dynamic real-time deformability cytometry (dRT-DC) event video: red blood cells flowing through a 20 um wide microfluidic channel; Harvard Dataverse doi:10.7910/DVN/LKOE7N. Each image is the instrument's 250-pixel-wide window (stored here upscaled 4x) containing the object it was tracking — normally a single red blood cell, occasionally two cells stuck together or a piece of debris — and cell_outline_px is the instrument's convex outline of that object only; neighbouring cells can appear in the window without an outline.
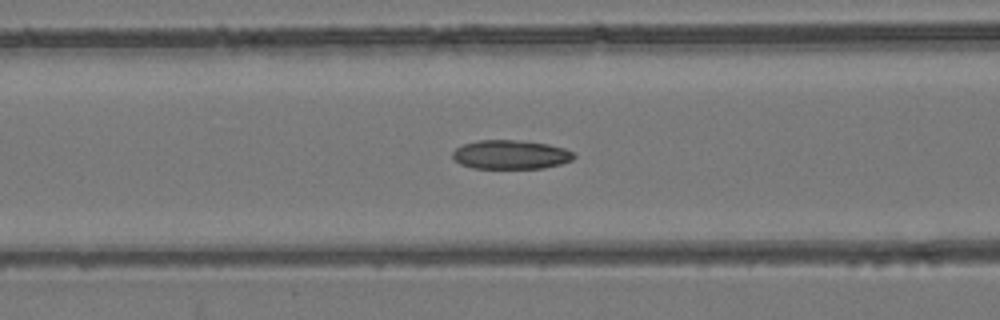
{"species": "common noctule bat (a hibernating species)", "species_latin": "Nyctalus noctula", "temperature_condition": "room temperature", "stored_images_in_passage": 54, "camera_frame_rate_fps": 3000, "um_per_image_px": 0.085, "animal": {"sex": "female", "body_mass_g": 24.6, "forearm_length_mm": 56.2}, "frame": {"image": 1, "passage_image": 23, "time_ms": 7.333, "image_size_px": [1000, 320], "cell_outline_px": [[576, 156], [572, 160], [560, 164], [544, 168], [472, 168], [460, 164], [452, 156], [452, 152], [456, 148], [464, 144], [476, 140], [516, 140], [548, 144], [564, 148], [572, 152]], "centroid_in_image_um": [43.4, 13.14], "position_along_channel_um": 123.2, "area_um2": 20.46}}
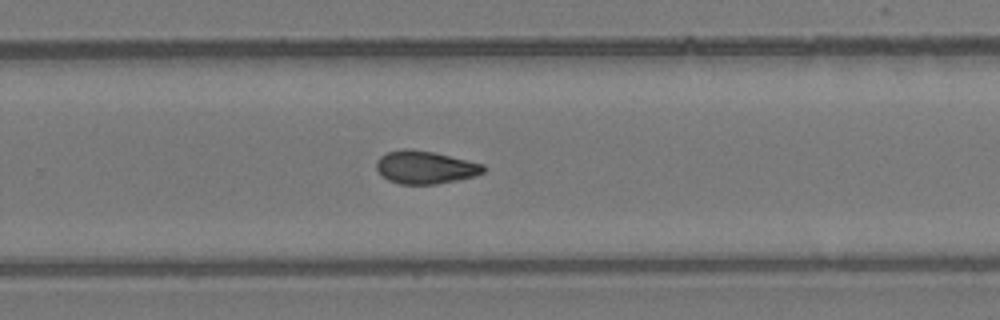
{"frame": {"image": 2, "passage_image": 36, "time_ms": 11.667, "image_size_px": [1000, 320], "cell_outline_px": [[484, 172], [476, 176], [436, 184], [400, 184], [388, 180], [376, 168], [376, 160], [380, 156], [388, 152], [404, 148], [412, 148], [432, 152], [484, 164]], "centroid_in_image_um": [36.13, 14.22], "position_along_channel_um": 293.7, "area_um2": 20.4}}
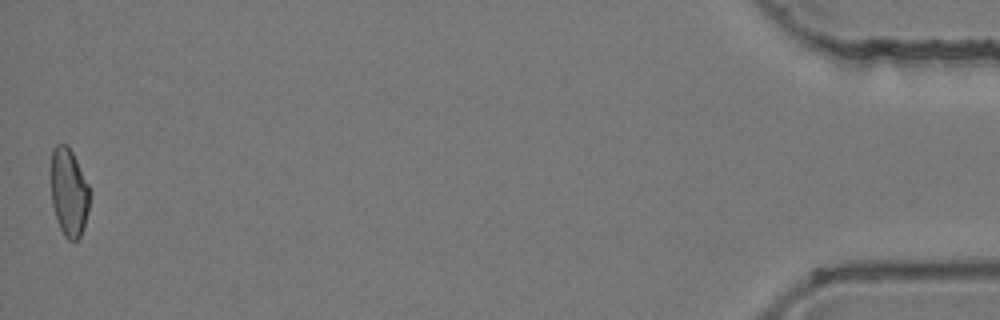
{"frame": {"image": 3, "passage_image": 54, "time_ms": 17.667, "image_size_px": [1000, 320], "cell_outline_px": [[88, 212], [84, 228], [80, 236], [76, 240], [68, 240], [64, 236], [60, 228], [52, 204], [52, 148], [56, 144], [64, 144], [72, 152], [88, 184]], "centroid_in_image_um": [5.85, 16.37], "position_along_channel_um": 429.3, "area_um2": 19.36}, "authors_computed_cell_mechanics": {"area_um2": 20.7213, "velocity_mm_per_s": 3.9326, "shape_relaxation_time_tau1_ms": null, "shape_relaxation_time_tau2_ms": 2.3099, "deformation_change_tau1": null, "deformation_change_tau2": 0.0735}}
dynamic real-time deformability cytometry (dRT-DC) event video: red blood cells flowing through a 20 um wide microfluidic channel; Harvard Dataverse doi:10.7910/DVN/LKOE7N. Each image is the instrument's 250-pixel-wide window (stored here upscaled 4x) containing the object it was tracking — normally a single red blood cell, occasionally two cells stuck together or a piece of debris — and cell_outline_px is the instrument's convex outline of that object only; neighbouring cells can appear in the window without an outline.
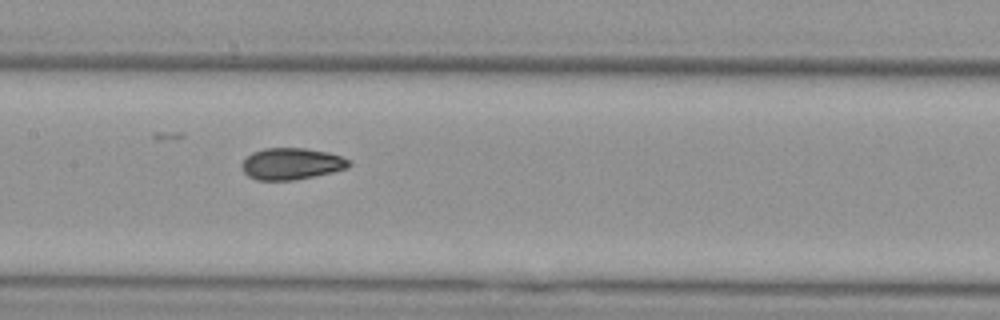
{"species": "Egyptian fruit bat (a non-hibernating species)", "species_latin": "Rousettus aegyptiacus", "temperature_condition": "cold", "stored_images_in_passage": 9, "camera_frame_rate_fps": 3000, "um_per_image_px": 0.085, "animal": {"sex": "female"}, "frame": {"image": 1, "passage_image": 8, "time_ms": 9.333, "image_size_px": [1000, 320], "cell_outline_px": [[352, 164], [348, 168], [332, 172], [292, 180], [256, 180], [248, 176], [244, 172], [240, 164], [252, 152], [264, 148], [304, 148], [328, 152], [352, 160]], "centroid_in_image_um": [24.78, 13.91], "position_along_channel_um": 182.6, "area_um2": 19.77}}
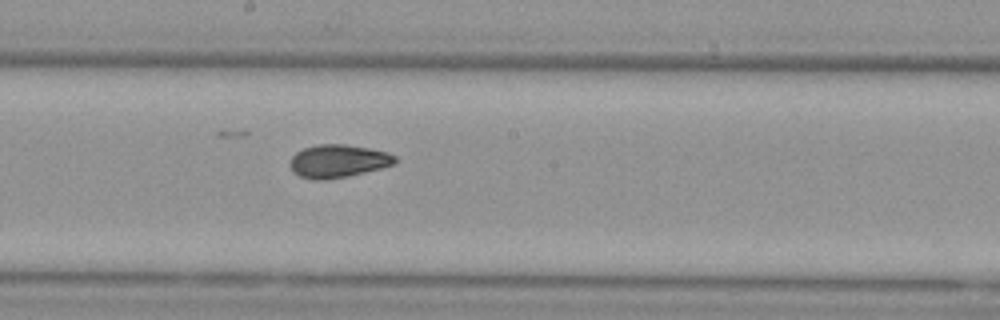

═══

* [What is expected]: Write out the entries above verbatim; the pictures do not belong in your copy.

* [Full solution]:
dynamic real-time deformability cytometry (dRT-DC) event video: red blood cells flowing through a 20 um wide microfluidic channel; Harvard Dataverse doi:10.7910/DVN/LKOE7N. Each image is the instrument's 250-pixel-wide window (stored here upscaled 4x) containing the object it was tracking — normally a single red blood cell, occasionally two cells stuck together or a piece of debris — and cell_outline_px is the instrument's convex outline of that object only; neighbouring cells can appear in the window without an outline.
{"species": "common noctule bat (a hibernating species)", "species_latin": "Nyctalus noctula", "temperature_condition": "room temperature", "stored_images_in_passage": 54, "camera_frame_rate_fps": 3000, "um_per_image_px": 0.085, "animal": {"sex": "female", "body_mass_g": 24.6, "forearm_length_mm": 56.2}, "frame": {"image": 1, "passage_image": 23, "time_ms": 7.333, "image_size_px": [1000, 320], "cell_outline_px": [[576, 156], [572, 160], [560, 164], [544, 168], [472, 168], [460, 164], [452, 156], [452, 152], [456, 148], [464, 144], [476, 140], [516, 140], [548, 144], [564, 148], [572, 152]], "centroid_in_image_um": [43.4, 13.14], "position_along_channel_um": 123.2, "area_um2": 20.46}}
{"frame": {"image": 2, "passage_image": 36, "time_ms": 11.667, "image_size_px": [1000, 320], "cell_outline_px": [[484, 172], [476, 176], [436, 184], [400, 184], [388, 180], [376, 168], [376, 160], [380, 156], [388, 152], [404, 148], [412, 148], [432, 152], [484, 164]], "centroid_in_image_um": [36.13, 14.22], "position_along_channel_um": 293.7, "area_um2": 20.4}}
{"frame": {"image": 3, "passage_image": 54, "time_ms": 17.667, "image_size_px": [1000, 320], "cell_outline_px": [[88, 212], [84, 228], [80, 236], [76, 240], [68, 240], [64, 236], [60, 228], [52, 204], [52, 148], [56, 144], [64, 144], [72, 152], [88, 184]], "centroid_in_image_um": [5.85, 16.37], "position_along_channel_um": 429.3, "area_um2": 19.36}, "authors_computed_cell_mechanics": {"area_um2": 20.7213, "velocity_mm_per_s": 3.9326, "shape_relaxation_time_tau1_ms": null, "shape_relaxation_time_tau2_ms": 2.3099, "deformation_change_tau1": null, "deformation_change_tau2": 0.0735}}
dynamic real-time deformability cytometry (dRT-DC) event video: red blood cells flowing through a 20 um wide microfluidic channel; Harvard Dataverse doi:10.7910/DVN/LKOE7N. Each image is the instrument's 250-pixel-wide window (stored here upscaled 4x) containing the object it was tracking — normally a single red blood cell, occasionally two cells stuck together or a piece of debris — and cell_outline_px is the instrument's convex outline of that object only; neighbouring cells can appear in the window without an outline.
{"species": "Egyptian fruit bat (a non-hibernating species)", "species_latin": "Rousettus aegyptiacus", "temperature_condition": "cold", "stored_images_in_passage": 9, "camera_frame_rate_fps": 3000, "um_per_image_px": 0.085, "animal": {"sex": "female"}, "frame": {"image": 1, "passage_image": 8, "time_ms": 9.333, "image_size_px": [1000, 320], "cell_outline_px": [[352, 164], [348, 168], [332, 172], [292, 180], [256, 180], [248, 176], [244, 172], [240, 164], [252, 152], [264, 148], [304, 148], [328, 152], [352, 160]], "centroid_in_image_um": [24.78, 13.91], "position_along_channel_um": 182.6, "area_um2": 19.77}}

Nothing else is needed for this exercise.